このような考え方は仮想通貨には当てはまらない。できることと言えば、通貨流通高や金の供給量との比較からその価値を推測するくらいだ。もしあなたが、仮想通貨を価値の貯蔵手段として考えているのであれば、世界中にある金の時価総額8兆ドル強というのが目安になるだろう。つまり、もしも将来的にビットコインが金に取って代わるとすれば、現在の時価総額はまだかなり低いと言える。
仮想通貨を本当の通貨のように考えている人であれば、M2と比較してみるといい。M2とはアメリカの通貨流通高のことで、ここには現金や当座預金のほか、貯蓄口座、投資信託、短期金融資産など”現金に近い”資産も含まれている。M2の総額は約13.5兆ドルにのぼり、この場合も上記と状況は同じだ。
仮想通貨のことをよく理解した”投資家”であれ
私は、仮想通貨の価値が上昇してくのを見て楽して儲けようと考えている読者(そして友人)に対し、仮想通貨の購入を控えるよう伝えてきた。過去数か月の価格急騰により、仮想通貨に興味を持つ人の数は一気に増え、CNBCやCNNといった主要メディアもビットコインをはじめとする通貨に”投資”する方法について説明するほどだ。
しかし、私は正しい理由で仮想通貨を購入してほしいのだ。仮想通貨自体について学ぶためや、仮想通貨を決済手段と見ている場合は全く問題ない。さらに、このテクノロジーが下記のような変化をもたらし、世界を変えていくと考えている人にも仮想通貨の購入は適しているだろう。

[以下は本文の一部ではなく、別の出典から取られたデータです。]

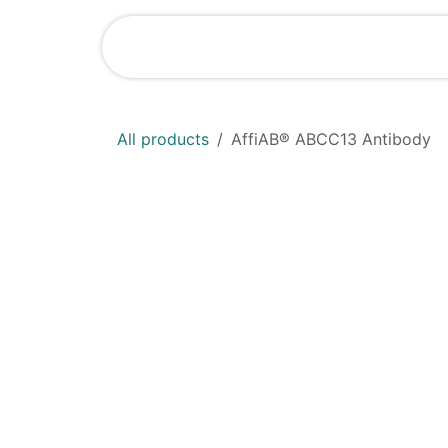
Skip to Content
Home
Shop
All products
AffiAB® ABCC13 Antibody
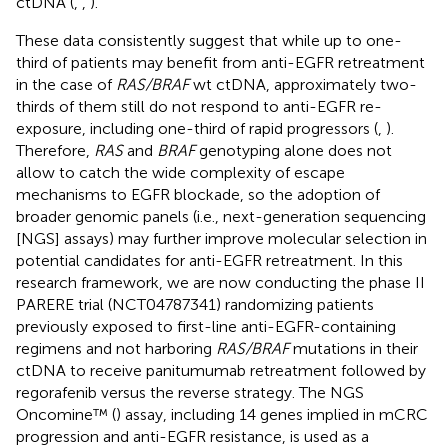
ctDNA (
,
,
).
These data consistently suggest that while up to one-
third of patients may benefit from anti-EGFR retreatment
in the case of
RAS/BRAF
wt ctDNA, approximately two-
thirds of them still do not respond to anti-EGFR re-
exposure, including one-third of rapid progressors (
,
).
Therefore,
RAS
and
BRAF
genotyping alone does not
allow to catch the wide complexity of escape
mechanisms to EGFR blockade, so the adoption of
broader genomic panels (i.e., next-generation sequencing
[NGS] assays) may further improve molecular selection in
potential candidates for anti-EGFR retreatment. In this
research framework, we are now conducting the phase II
PARERE trial (NCT04787341) randomizing patients
previously exposed to first-line anti-EGFR-containing
regimens and not harboring
RAS/BRAF
mutations in their
ctDNA to receive panitumumab retreatment followed by
regorafenib versus the reverse strategy. The NGS
Oncomine™ (
) assay, including 14 genes implied in mCRC
progression and anti-EGFR resistance, is used as a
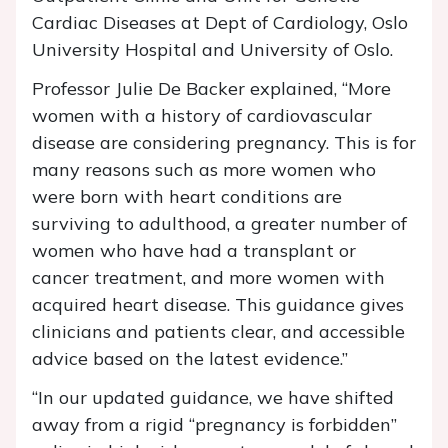
Cardiac Diseases at Dept of Cardiology, Oslo
University Hospital and University of Oslo.
Professor Julie De Backer explained, “More
women with a history of cardiovascular
disease are considering pregnancy. This is for
many reasons such as more women who
were born with heart conditions are
surviving to adulthood, a greater number of
women who have had a transplant or
cancer treatment, and more women with
acquired heart disease. This guidance gives
clinicians and patients clear, and accessible
advice based on the latest evidence.”
“In our updated guidance, we have shifted
away from a rigid “pregnancy is forbidden”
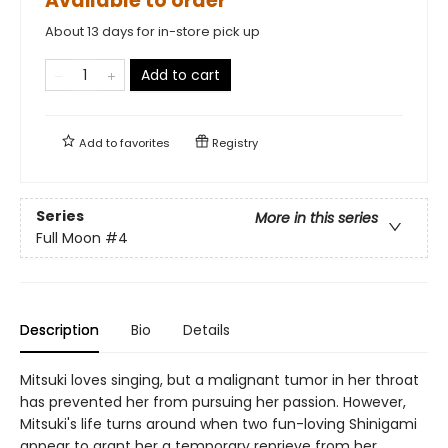
Available to order
About 13 days for in-store pick up
Add to cart
Add to
favorites
Registry
Series
More in this series
Full Moon
#4
Description
Bio
Details
Mitsuki loves singing, but a malignant tumor in her throat
has prevented her from pursuing her passion. However,
Mitsuki's life turns around when two fun-loving Shinigami
appear to grant her a temporary reprieve from her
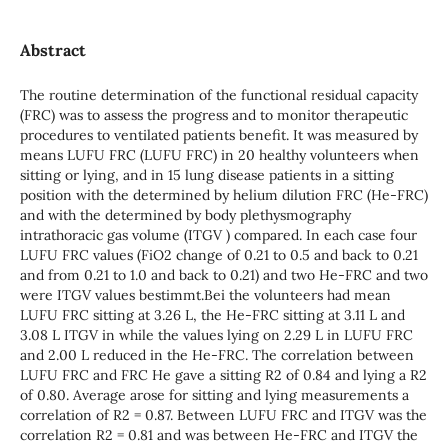
Abstract
The routine determination of the functional residual capacity
(FRC) was to assess the progress and to monitor therapeutic
procedures to ventilated patients benefit. It was measured by
means LUFU FRC (LUFU FRC) in 20 healthy volunteers when
sitting or lying, and in 15 lung disease patients in a sitting
position with the determined by helium dilution FRC (He-FRC)
and with the determined by body plethysmography
intrathoracic gas volume (ITGV ) compared. In each case four
LUFU FRC values (FiO2 change of 0.21 to 0.5 and back to 0.21
and from 0.21 to 1.0 and back to 0.21) and two He-FRC and two
were ITGV values bestimmt.Bei the volunteers had mean
LUFU FRC sitting at 3.26 L, the He-FRC sitting at 3.11 L and
3.08 L ITGV in while the values lying on 2.29 L in LUFU FRC
and 2.00 L reduced in the He-FRC. The correlation between
LUFU FRC and FRC He gave a sitting R2 of 0.84 and lying a R2
of 0.80. Average arose for sitting and lying measurements a
correlation of R2 = 0.87. Between LUFU FRC and ITGV was the
correlation R2 = 0.81 and was between He-FRC and ITGV the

- 価値の貯蔵手段として金を代替するような存在になる
- 銀行間決済を変える
- 海外送金にかかる費用を下げる
- 資金調達やIPOのプロセスに革命を起こす
上記の変化は全体の一部に過ぎず、仮想通貨の動向を追っている人であれば無限大の可能性に気づいているだろう。そのため、何もしなくても価値が上がっていき、”投資”に対する十分なリターンが得られそうという理由ではなく、長期的な展開(もちろん表面上は金銭的なメリットを享受できる可能性もある)が望めるからこそ仮想通貨を購入するようになってほしいのだ。
注:筆者はビットコインやEthereum、さらに小規模な仮想通貨を複数保有している。